- [EXERCISE OBJECTIVE]:
Only the lines with "public" in the entries below belong in the answer; please copy them.

___ DATASET EXCERPTS

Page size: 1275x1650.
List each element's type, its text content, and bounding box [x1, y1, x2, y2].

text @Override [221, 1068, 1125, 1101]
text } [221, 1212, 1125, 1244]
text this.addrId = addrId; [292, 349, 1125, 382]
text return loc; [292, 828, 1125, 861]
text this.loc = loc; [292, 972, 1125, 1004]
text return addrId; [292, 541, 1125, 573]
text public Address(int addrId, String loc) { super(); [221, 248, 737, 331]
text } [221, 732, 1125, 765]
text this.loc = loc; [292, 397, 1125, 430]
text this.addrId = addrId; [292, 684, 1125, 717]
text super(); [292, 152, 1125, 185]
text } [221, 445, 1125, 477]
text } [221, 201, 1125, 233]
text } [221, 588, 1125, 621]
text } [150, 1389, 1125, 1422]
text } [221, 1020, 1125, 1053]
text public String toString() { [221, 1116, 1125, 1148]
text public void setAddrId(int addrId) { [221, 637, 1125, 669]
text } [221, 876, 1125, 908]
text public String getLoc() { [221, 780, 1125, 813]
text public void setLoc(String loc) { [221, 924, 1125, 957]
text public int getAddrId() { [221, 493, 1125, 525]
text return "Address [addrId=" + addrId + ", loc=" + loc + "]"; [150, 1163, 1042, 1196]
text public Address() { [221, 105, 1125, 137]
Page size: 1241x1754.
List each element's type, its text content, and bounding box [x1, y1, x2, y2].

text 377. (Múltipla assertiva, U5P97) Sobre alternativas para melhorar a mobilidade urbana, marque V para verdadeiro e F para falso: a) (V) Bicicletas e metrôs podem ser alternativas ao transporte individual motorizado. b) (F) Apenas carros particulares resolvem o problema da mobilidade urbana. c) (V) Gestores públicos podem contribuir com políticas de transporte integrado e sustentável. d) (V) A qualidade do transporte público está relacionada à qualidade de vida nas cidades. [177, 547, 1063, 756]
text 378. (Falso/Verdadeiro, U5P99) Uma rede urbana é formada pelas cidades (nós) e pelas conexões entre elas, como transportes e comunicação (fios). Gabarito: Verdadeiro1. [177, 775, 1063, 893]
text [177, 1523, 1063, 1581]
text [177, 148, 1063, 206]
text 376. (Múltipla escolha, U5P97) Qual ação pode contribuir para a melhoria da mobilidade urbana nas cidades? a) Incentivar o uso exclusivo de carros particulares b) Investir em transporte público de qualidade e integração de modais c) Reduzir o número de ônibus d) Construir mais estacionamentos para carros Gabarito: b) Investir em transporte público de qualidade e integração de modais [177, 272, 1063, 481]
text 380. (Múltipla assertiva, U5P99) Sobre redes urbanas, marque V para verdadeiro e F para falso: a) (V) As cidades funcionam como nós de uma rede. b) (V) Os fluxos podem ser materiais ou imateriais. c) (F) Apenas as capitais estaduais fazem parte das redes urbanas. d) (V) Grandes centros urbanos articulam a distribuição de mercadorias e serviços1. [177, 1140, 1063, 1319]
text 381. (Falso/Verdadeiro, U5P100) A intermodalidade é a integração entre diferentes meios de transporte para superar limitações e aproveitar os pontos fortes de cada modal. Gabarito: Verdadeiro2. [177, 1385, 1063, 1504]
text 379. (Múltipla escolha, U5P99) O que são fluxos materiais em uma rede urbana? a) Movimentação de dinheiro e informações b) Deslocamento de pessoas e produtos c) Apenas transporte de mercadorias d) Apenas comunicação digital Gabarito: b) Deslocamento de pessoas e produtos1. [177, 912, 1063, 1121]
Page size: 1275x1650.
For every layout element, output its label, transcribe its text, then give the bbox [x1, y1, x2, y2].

______

- [OUTPUT OF THE TASK]:
text public Address(int addrId, String loc) { super(); [221, 248, 737, 331]
text public String toString() { [221, 1116, 1125, 1148]
text public void setAddrId(int addrId) { [221, 637, 1125, 669]
text public String getLoc() { [221, 780, 1125, 813]
text public void setLoc(String loc) { [221, 924, 1125, 957]
text public int getAddrId() { [221, 493, 1125, 525]
text public Address() { [221, 105, 1125, 137]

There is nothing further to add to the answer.